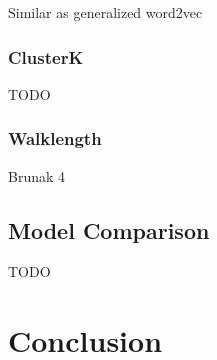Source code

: Similar as generalized word2vec

\subsubsection*{ClusterK}

TODO

\subsubsection*{Walklength}

Brunak 4


\subsection{Model Comparison}

TODO

\section{Conclusion}





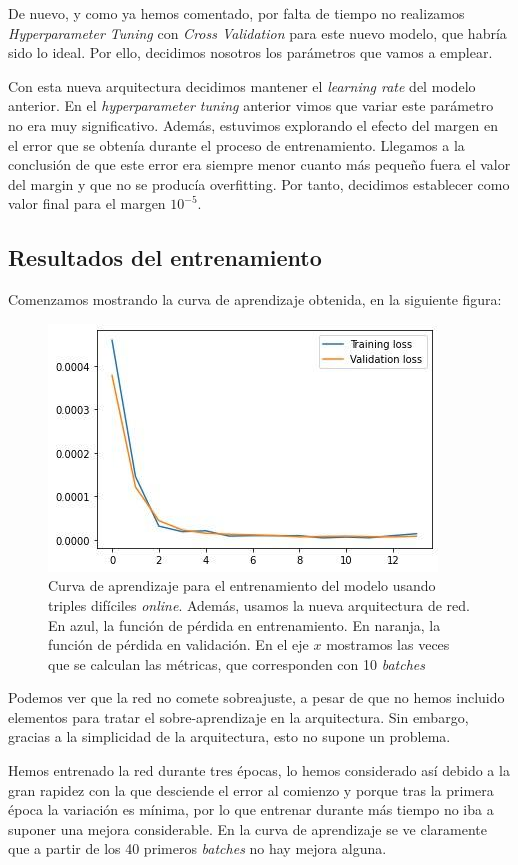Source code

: \documentclass[11pt]{article}
\begin{document}
De nuevo, y como ya hemos comentado, por falta de tiempo no realizamos \emph{Hyperparameter Tuning} con \emph{Cross Validation} para este nuevo modelo, que habría sido lo ideal. Por ello, decidimos nosotros los parámetros que vamos a emplear.

Con esta nueva arquitectura decidimos mantener el \emph{learning rate} del modelo anterior. En el \emph{hyperparameter tuning} anterior vimos que variar este parámetro no era muy significativo. Además, estuvimos explorando el efecto del margen en el error que se obtenía durante el proceso de entrenamiento. Llegamos a la conclusión de que este error era siempre menor cuanto más pequeño fuera el valor del margin y que no se producía overfitting. Por tanto, decidimos establecer como valor final para el margen $10^{-5}$.

\subsection{Resultados del entrenamiento}

Comenzamos mostrando la curva de aprendizaje obtenida, en la siguiente figura:

\begin{figure}[H]
    \centering
    \includegraphics[width = 0.5 \textwidth]{triples_light_curva_aprendizje}
    \caption{Curva de aprendizaje para el entrenamiento del modelo usando triples difíciles \emph{online}. Además, usamos la nueva arquitectura de red. En azul, la función de pérdida en entrenamiento. En naranja, la función de pérdida en validación. En el eje $x$ mostramos las veces que se calculan las métricas, que corresponden con 10 \emph{batches}}
\end{figure}

Podemos ver que la red no comete sobreajuste, a pesar de que no hemos incluido elementos para tratar el sobre-aprendizaje en la arquitectura. Sin embargo, gracias a la simplicidad de la arquitectura, esto no supone un problema.

Hemos entrenado la red durante tres épocas, lo hemos considerado así debido a la gran rapidez con la que desciende el error  al comienzo y porque tras la primera época la variación es mínima, por lo que entrenar durante más tiempo no iba a suponer una mejora considerable. En la curva de aprendizaje se ve claramente que a partir de los 40 primeros \emph{batches} no hay mejora alguna.
\end{document}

Work required:
Search the data above for the word "subsubsection" and show every line that has it.

Your solution:
\subsubsection*{ClusterK}
\subsubsection*{Walklength}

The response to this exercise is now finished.